As far as refuting claims, I'm not in a position to say if claimed recruiting and retention problems are real. I'm not in a position to say if a gym is a priority 1 need. I'm not in a position to say if segregating Officer parking from citizen parking addresses a real problem. I'm not in a position to say if current evidence storage exposes us to liability or not. I'm not even in a position to say whether the City has a coherent emergency services continuity plan. I can only say the burden of proof is on those who say these things are true...And I can say that claiming these things without evidence gives the critics (among which I don't count myself) enough rope to hang well-intentioned plans.

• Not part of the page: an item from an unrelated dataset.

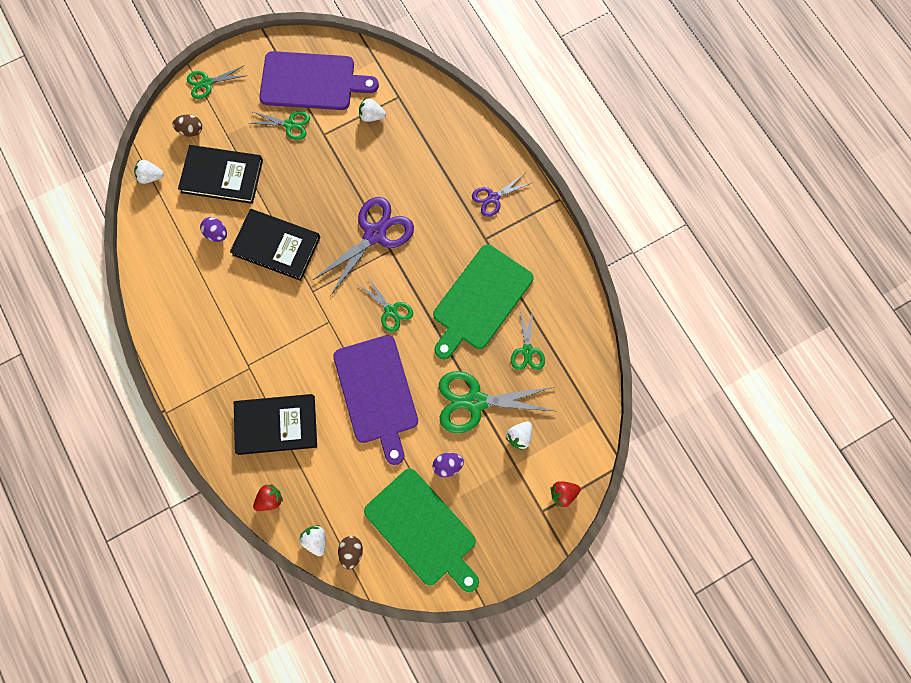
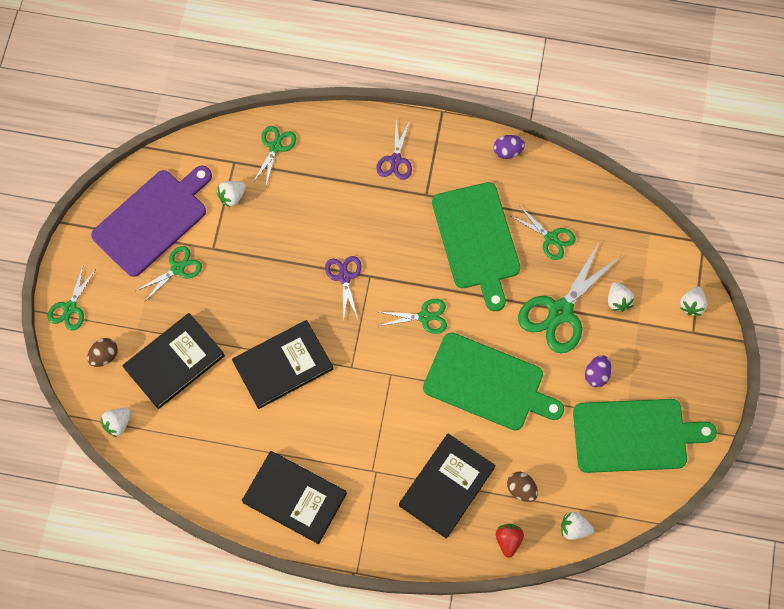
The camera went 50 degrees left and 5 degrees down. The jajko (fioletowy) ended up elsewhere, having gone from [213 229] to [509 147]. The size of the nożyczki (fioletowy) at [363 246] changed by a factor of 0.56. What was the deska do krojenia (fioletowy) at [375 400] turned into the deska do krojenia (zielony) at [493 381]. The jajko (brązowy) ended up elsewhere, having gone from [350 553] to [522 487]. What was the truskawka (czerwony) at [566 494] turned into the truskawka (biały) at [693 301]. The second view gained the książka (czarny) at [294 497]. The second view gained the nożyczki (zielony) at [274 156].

Posted by bruce, a resident of the Barron Park neighborhood, on Oct 10, 2007 at 1:04 pm
AW You are right. The code(s) cited in your web link do not require existing buildings to be replaced. But they do require that essential buildings live up to the new code(s). Not the same thing at all. If we want our emergency services to function after the big one, the present building will not guarantee that.
The needs cited in the Task Force Report are indeed claims, but they are backed up the the diligent research performed by the members of the TF. This research should provide the evidence that others look for. If not, then nothing that anyone says can change their minds.
To anonymous. Yes the presently dispatch center and police buildings are worn out.
Posted by aw, a resident of the Old Palo Alto neighborhood, on Oct 10, 2007 at 8:29 pm
I have spoken to some members of the TF and hope to speak with the remainder soon. Here's where I'd be comfortable (based on what I know today). If we said, "Here's a comprehensive, fully-funded and staffed, City-wide emergency services plan that has the following components ... and needs a 5000 square foot hardened communications center as a key element" I'd support it in a heartbeat even without a State mandate. I don't support much of the "as long as we're doing x, we may as well do y and z." I can think of ten resident amenities I'd fund before a Police gym or covered parking. What makes me sad is we're not discussing our overall priorities and how to pay for them.